## PROBLEM DETAILS
Beginning at the line that contains "right hip: (203, 275)", reproduce the entries below exactly, ending with the line that contains "left eye: (245, 88)". Omit each picture.

== Segment start ==

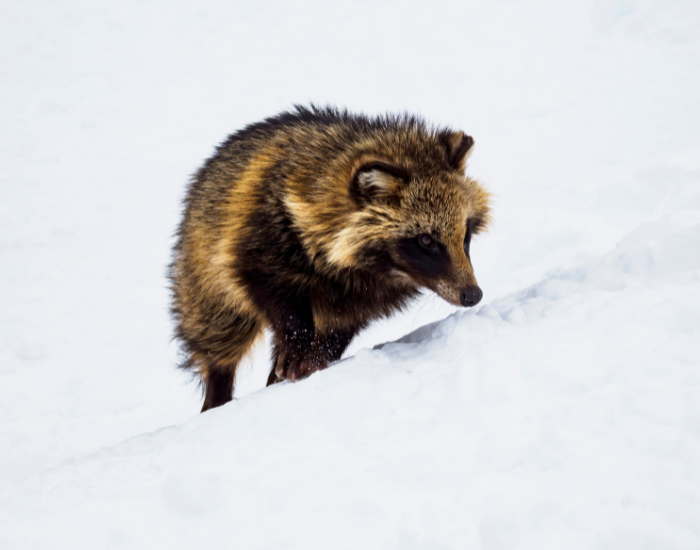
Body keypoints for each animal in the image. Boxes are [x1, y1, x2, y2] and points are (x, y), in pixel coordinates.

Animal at [170, 106, 491, 412]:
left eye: (465, 235)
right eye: (426, 240)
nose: (472, 295)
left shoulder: (367, 293)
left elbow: (344, 324)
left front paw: (315, 357)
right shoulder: (260, 232)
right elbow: (270, 288)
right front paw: (298, 346)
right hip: (203, 275)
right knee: (219, 333)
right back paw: (219, 391)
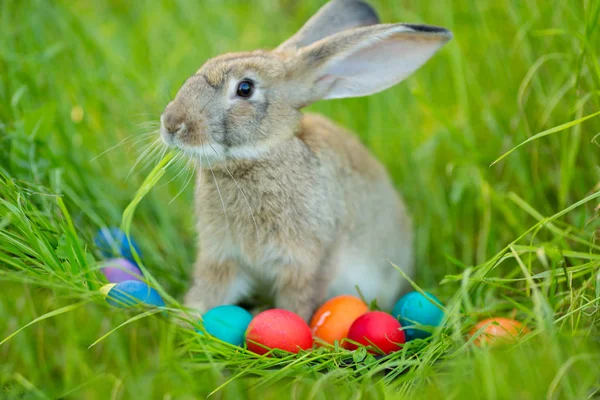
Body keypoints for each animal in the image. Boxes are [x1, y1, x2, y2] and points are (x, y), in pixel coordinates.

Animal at [159, 0, 450, 320]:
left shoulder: (306, 263)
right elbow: (209, 293)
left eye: (245, 88)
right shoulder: (221, 257)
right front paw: (185, 323)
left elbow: (297, 303)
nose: (171, 124)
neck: (256, 159)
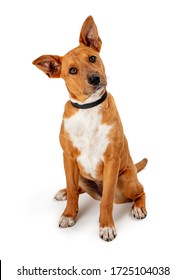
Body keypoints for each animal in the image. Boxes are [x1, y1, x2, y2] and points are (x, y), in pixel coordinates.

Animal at [33, 15, 147, 241]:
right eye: (72, 70)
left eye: (92, 58)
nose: (95, 79)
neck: (89, 108)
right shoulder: (68, 158)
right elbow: (71, 187)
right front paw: (69, 214)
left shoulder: (111, 160)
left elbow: (106, 201)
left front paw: (106, 226)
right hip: (82, 175)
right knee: (77, 188)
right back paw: (64, 192)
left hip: (125, 182)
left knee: (140, 191)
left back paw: (138, 207)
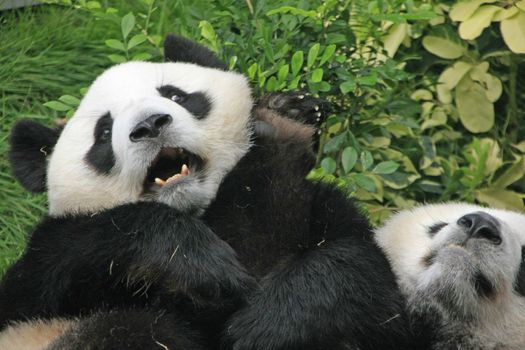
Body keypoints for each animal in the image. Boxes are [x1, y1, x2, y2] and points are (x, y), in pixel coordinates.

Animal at [1, 34, 418, 348]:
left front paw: (264, 325)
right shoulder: (45, 276)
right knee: (128, 328)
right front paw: (201, 263)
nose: (150, 125)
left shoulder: (326, 212)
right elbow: (57, 265)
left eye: (176, 96)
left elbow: (363, 277)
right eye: (103, 132)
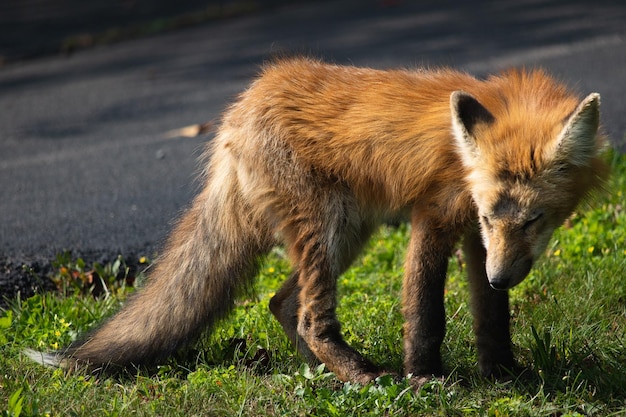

== Segment end ==

## EXERCISE ANSWER
right hip: (203, 275)
right knee: (219, 333)
right back paw: (219, 391)
Body keypoints for each animal in the image. Boxes are [x1, y1, x2, y2] and points are (x, y), in pixel coordinates.

Animal at [159, 0, 450, 320]:
left shoulder: (306, 263)
right elbow: (209, 293)
left eye: (245, 88)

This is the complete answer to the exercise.